Jenner decided to test this idea. Medical research ethics are much different today, as Jenner’s methods would not be acceptable in any sense today. He took matter from a cowpox sore on the hand of milkmaid Sarah Nelmes and scratched it into the skin of an 8-year-old boy named James Phipps (he needed someone who had not had either cowpox or smallpox for his test to be effective). Phipps was sick for a few days but recovered. Jenner then injected Phipps with smallpox six weeks later, and Phipps did not get sick.

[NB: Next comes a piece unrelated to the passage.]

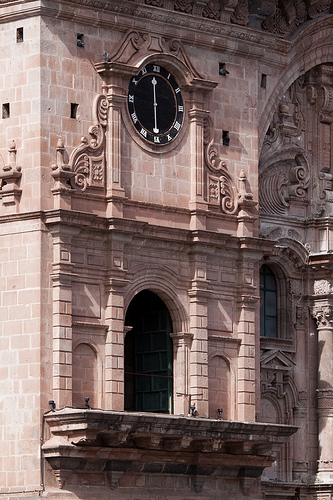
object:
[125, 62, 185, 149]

By 1801, testing had shown that inoculation with cowpox was an effective vaccine for smallpox and was much safer than variolation for the patient and the general public. Variolation was banned in England in 1840 in favour of vaccination.

At the time, miasmas were thought to be the cause of diseases. These “bad airs” were believed to be toxic gases emerging from decaying organic matter and carried seeds/spores of diseases (this is why plague doctors wore masks with bird-like beaks they would stuff with pleasant-smelling herbs and why public parks in towns and cities became a thing to provide clean air). It wasn’t until the late 11850s HE/1850s CE that Louis Pasteur conclusively demonstrated the germ theory of disease (though others before him had built up a body of knowledge to demonstrate the existence of microbes and had proposed they played a role in diseases before his experiments). Pasteur built on Jenner’s work

As rates of vaccinations increased, the rates of infection with smallpox went down, but there were still regular outbreaks and huge surges in cases among the unvaccinated. High rates of vaccinations in some areas had resulted in the eradication of smallpox in some areas by as early as 1900, but it wasn’t until 1958 that a global eradication plan was developed with international partners, and this program was intensified in 1967. Efforts included door-to-door vaccination drives, and outbreaks in places could be ended in a matter of weeks through these intense vaccination rates. The last natural case of smallpox was in 1977, and smallpox was declared eradicated in 1980.

Public health awareness, improved hygiene and sanitation, and access to better nutrition did help reduce the number of cases. But these were not sufficient to eradicate smallpox—vaccines are what was responsible for this incredible accomplishment.

𝟭𝟰. 𝗔𝗱𝗱𝗲𝗻𝗱𝘂𝗺: 𝘃𝗮𝗰𝗰𝗶𝗻𝗲𝘀 𝗮𝗻𝗱 𝗮𝘂𝘁𝗶𝘀𝗺.
The paper that reported a connection between autism and vaccines had been withdrawn and completely discredited along with its author. The author also lost his medical license for the incredibly unethical and inappropriate things he did around the paper. Study after study has shown absolutely no connection between vaccines and autism.

On a more humorous, tongue-in-cheek note, it’s more likely that autism causes vaccines. Autistic people are over-represented in research fields. Researchers are responsible for creating vaccines. There is a high likelihood that autistic people are helping to create vaccines. Which is why people joke that autism causes vaccines.

On a personal note, I am autistic. I am disgusted by how many people seem to think that it would be better for me to have died in my childhood from a preventable disease than to grow up and live a life that I enjoy. Vaccines did not cause my autism—I was born this way.